Marshall Abrams

Assistant Professor, Department of Philosophy, University of Alabama at Birmingham        
(Information for UAB students)

(Note: Most links below are to PDF files.)

Overview

My research focuses on philosophical issues concerning relationships between causation, probability, biology, mind, culture, and society.  I see my current work on general causal and probabilistic characteristics of processes involved in evolution as a starting point for related projects concerning human evolution, culture, and health. 

Areas of specialization: philosophy of science, philosophy of biology, philosophy of mind/cognitive science.

Areas of competence: metaphysics, epistemology, philosophy of language, symbolic logic, decision theory.

Curriculum vitae

Email: marshall at logical dot net

More about my research

Overview of my research

Does my research have anything to do with normative issues or public policy?

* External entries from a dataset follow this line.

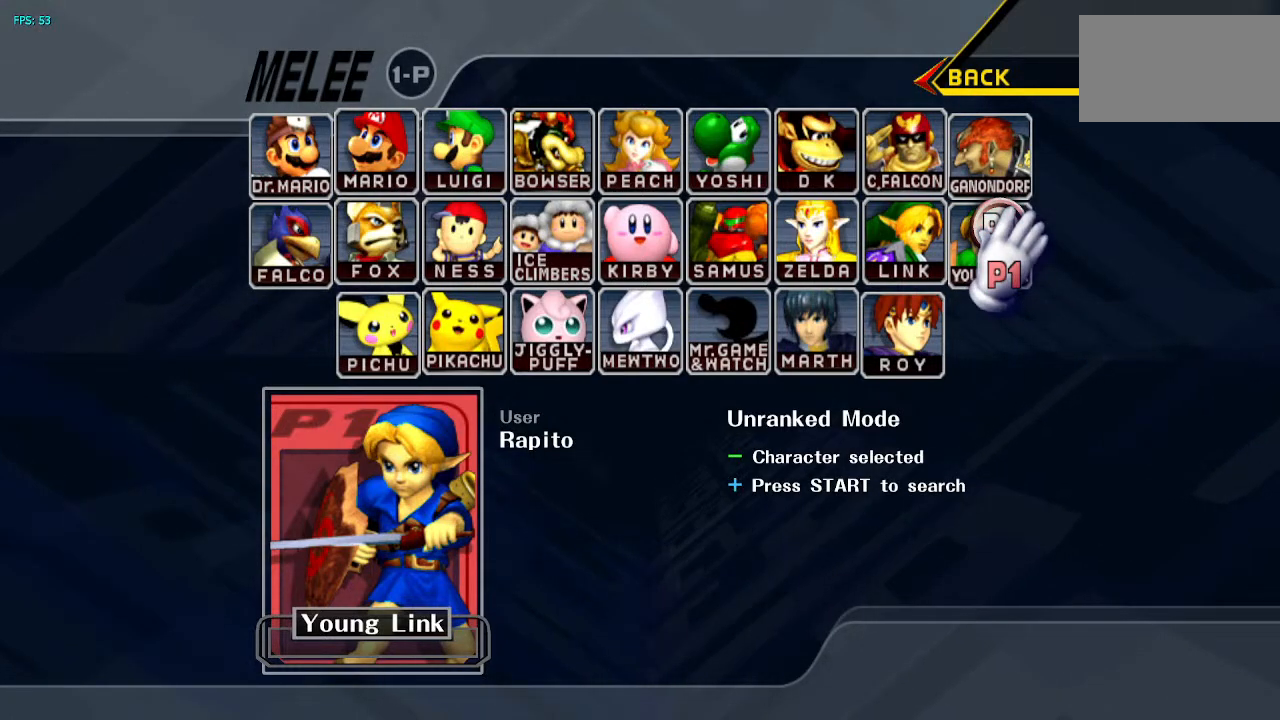
Gameplay with a controller (Nintendo layout); each line is a JSON object with the inputs held at the frame after it. "events" lists button and stick changes between this image and that frame as [ms after this image, input, new state], when the widget could be followed in between. Not read: L3 R3.
{"buttons": [], "left_stick": "center", "right_stick": "center", "events": [[50, "DPAD_LEFT", "down"], [167, "DPAD_LEFT", "up"]]}
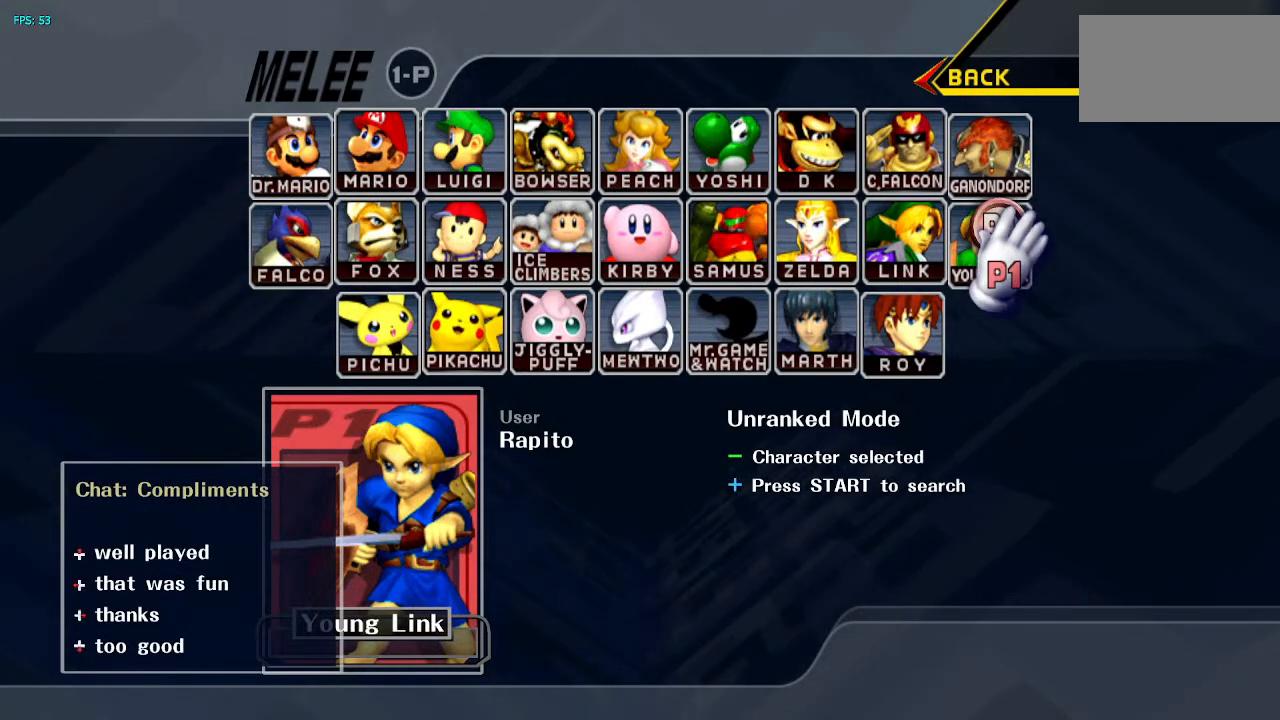
{"buttons": ["DPAD_LEFT"], "left_stick": "center", "right_stick": "center", "events": [[433, "DPAD_LEFT", "down"]]}
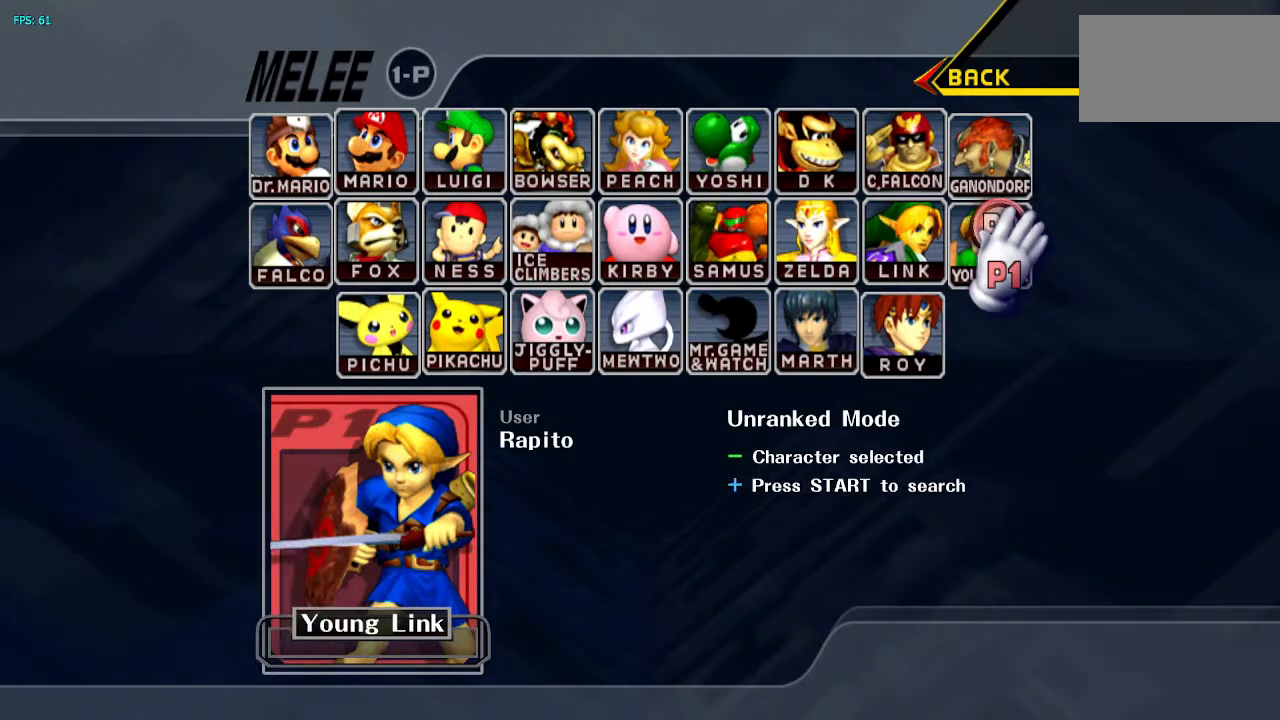
{"buttons": [], "left_stick": "center", "right_stick": "center", "events": [[50, "DPAD_LEFT", "up"]]}
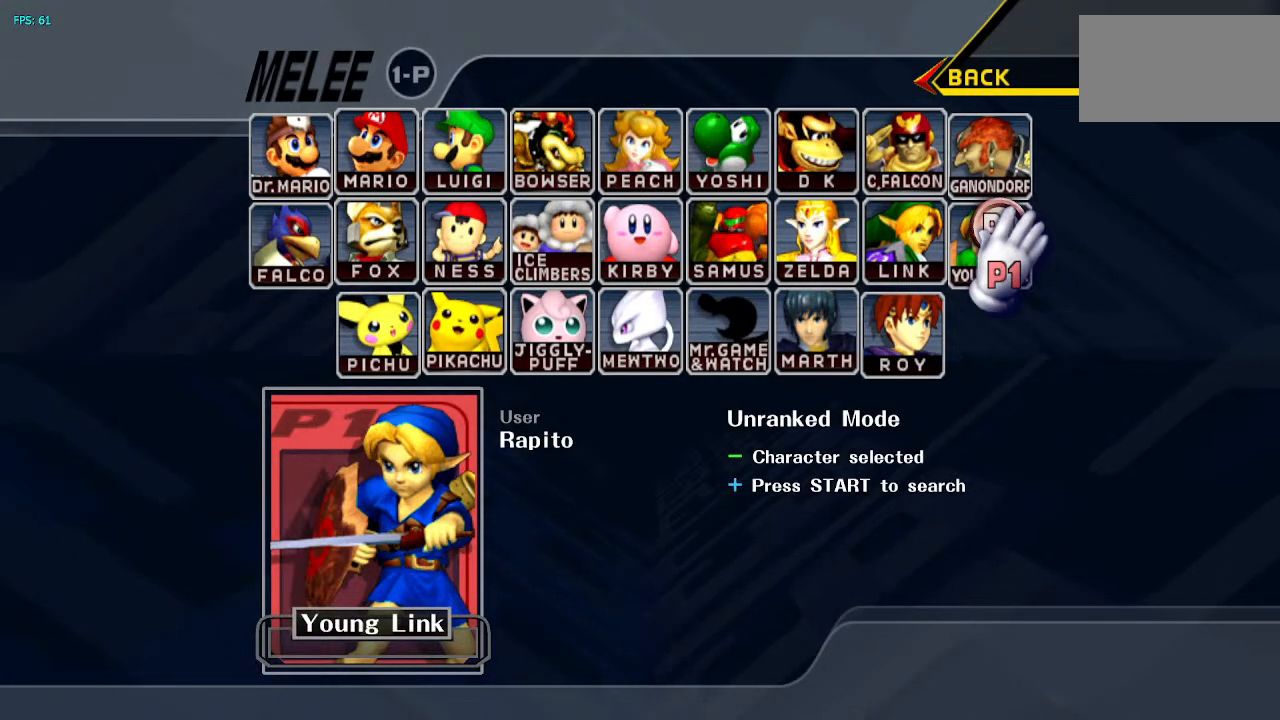
{"buttons": [], "left_stick": "center", "right_stick": "center", "events": []}
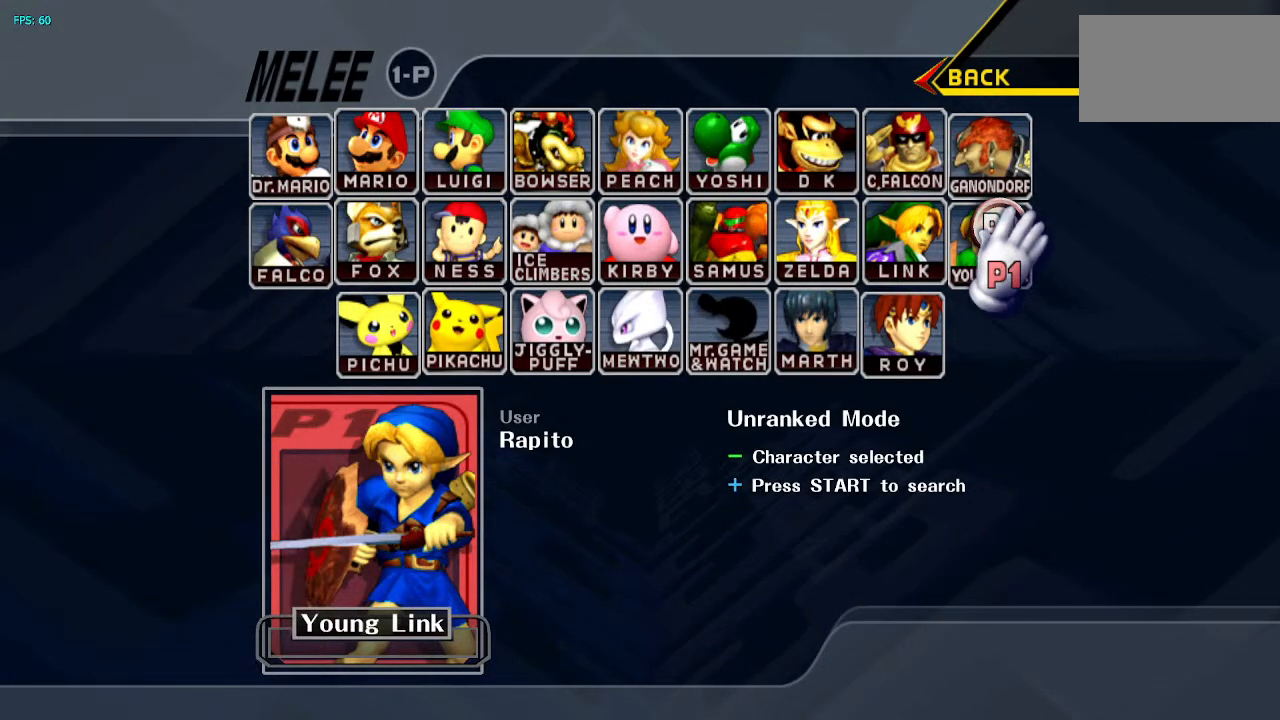
{"buttons": [], "left_stick": "center", "right_stick": "center", "events": []}
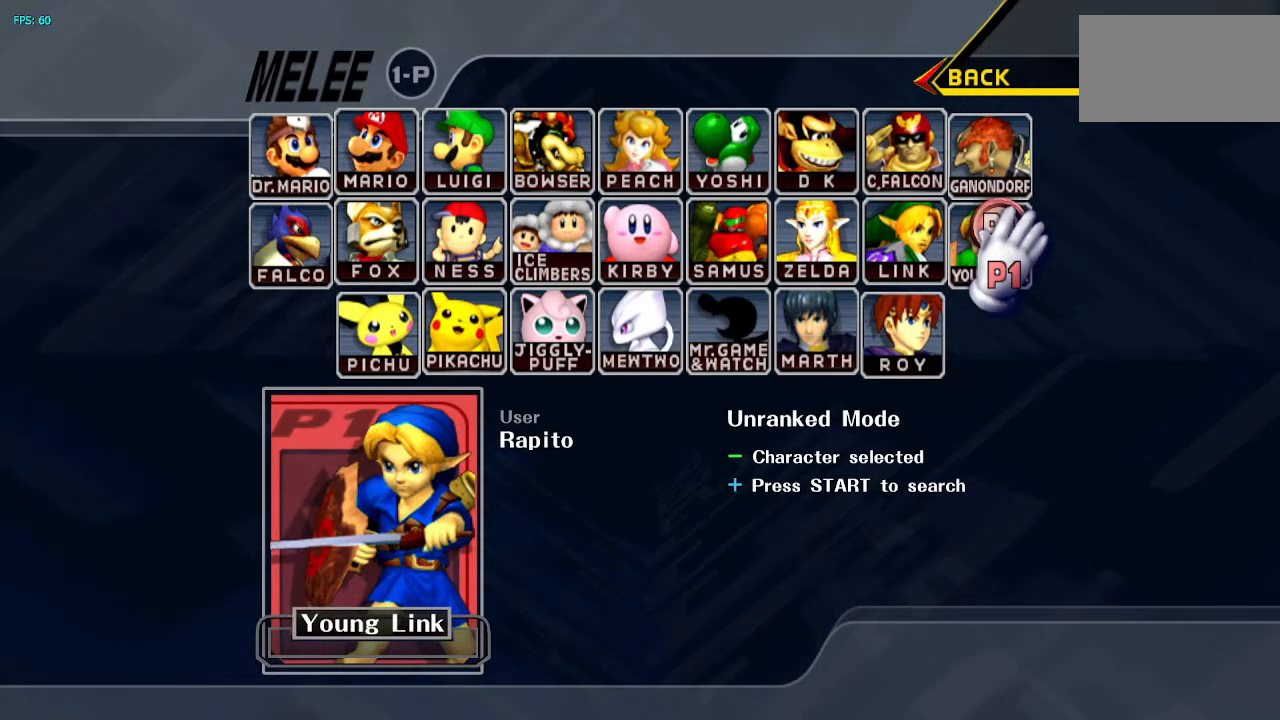
{"buttons": [], "left_stick": "center", "right_stick": "center", "events": []}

What is the relationship between my research in philosophy of mind and
my research in philosophy of biology and philosophy of probability?

Some of my research

What Determines Biological Fitness?  The Problem of the Reference Environment, forthcoming in Synthese. The original publication will be available at www.springerlink.com.
Organisms' environments are thought to play a fundamental role in determining their fitness and hence in natural selection.  Existing intuitive conceptions of environment are sufficient for biological practice.  I argue, however, that attempts to produce a general characterization of fitness and natural selection are incomplete without the help of general conceptions of what conditions are included in the environment.  Thus there is a "problem of the reference environment"--more particularly, problems of specifying principles which pick out those environmental conditions which determine fitness.  I distinguish various reference environment problems and propose solutions to some of them.  While there has been a limited amount of work on problems concerning what I call "subenvironments", there appears to be no earlier work on problems of what I call the "whole environment".  The first solution I propose for a whole environment problem specifies the overall environment for natural selection on a set of biological types present in a population over a specified period of time.  The second specifies an environment relevant to extinction of types in a population; this kind of environment is especially relevant to certain kinds of long-term evolution.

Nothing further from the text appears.